So during emergency stop the enable is taken from the drive first, then at same time the contactor is opened.

During normal stop this same  contactor is opened after a off delay.  The off delay signal comes from the PLC estop enable.  The off delay time is typical of the ramp down of the drive and a little more.

When the start button is pushed the contactor is pulled in and the vfd drive is turned on.

 
cjhut (Electrical)
4 Jun 10 10:02
jreaf,
I left out alot of details to make the point about the electrical problem. These gates are designed with a solenoid that prohibits you to open the gate if all of the interlocks aren't in order. You then have to press a pushbutton to unlock and to relock the gates, again providing all of the interlocks are in order. These are specially designed 2 channel safety switches wired into safety relays.
nelson1805 (Electrical)
4 Jun 10 10:21
I would put the contactor between the VFD and the motor with an auxilliary contact which starts the VFD when the contactor closes.
If it was a gate safety circuit I would have a key operated safety lock on the gate which would do two operations: a)open the VFD contactor instantly and b) initiate a delay timer wich would time out before the gate could be opened. This would allow sufficient time for the machine to run down to a stop before entry.
To take it a stage further I would install two contactors between the VFD and the motor (contacts in series, coils in parallel). The contactors could then be monitored by a safety relay and if one contactor should stick or "weld" closed, the machine could not be restarted after a stop command because the safety relay would not reset.    
LionelHutz (Electrical)
4 Jun 10 11:36
Geeze, I don't see the point in nit-picking the details of cjhut's example.
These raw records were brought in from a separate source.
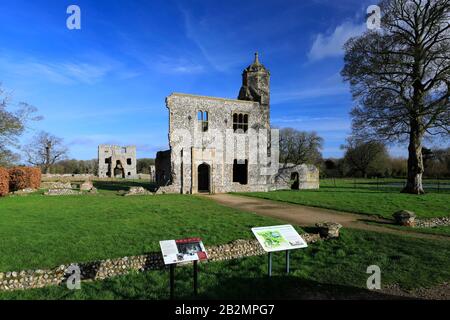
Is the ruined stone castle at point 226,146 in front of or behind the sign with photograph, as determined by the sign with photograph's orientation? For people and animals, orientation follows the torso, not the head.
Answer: behind

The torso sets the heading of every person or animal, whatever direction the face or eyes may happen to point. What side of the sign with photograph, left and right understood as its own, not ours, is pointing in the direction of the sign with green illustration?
left

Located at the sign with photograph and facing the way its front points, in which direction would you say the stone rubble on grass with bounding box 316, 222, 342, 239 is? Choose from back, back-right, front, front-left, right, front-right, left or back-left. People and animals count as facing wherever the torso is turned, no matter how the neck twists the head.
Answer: back-left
Basically, he posted that he ran into a case where using a contactor to switch the input power to the VFD on and off too quickly caused a field issue, re-enforcing the possible issue I described. Isn't it enough just to know that allowing a circuit the ability to quickly switch the power on and off isn't a good idea?

The OP has provided enough detail to know why he's looking to install this conactor so going into details about how to do a safety circuit is pointless as it doesn't address the posted question at all.
paliha (Electrical) (OP)
5 Jun 10 12:37

Thank you for all the voluble contributions made to this thread.

"Why do you feel the need for a contactor at all?" – I really do not have an answer other than that I have seen it as a practice.

Deep discharging of the capacitors seems to be the issue, as high inrush current is generated every time the drive is switched on.

If the contactor between line and the drive is for the emergency stop, better way would be to use "use a no-volt release or a shunt trip" as suggested by ScottyUK. This will save space, cost and additional heat dissipated in the contactor coil.

If the contactor between the drive and the motor for emergency stop, there may be an advantage as complete isolation can be achieved immediately without waiting for the drive capacitors to discharge. But the drive rep claims there is a logic input to achieve the same.

However for my application (pumping water) I do not see any advantage in having a contactor, if I can use shunt trip to disconnect power under fault.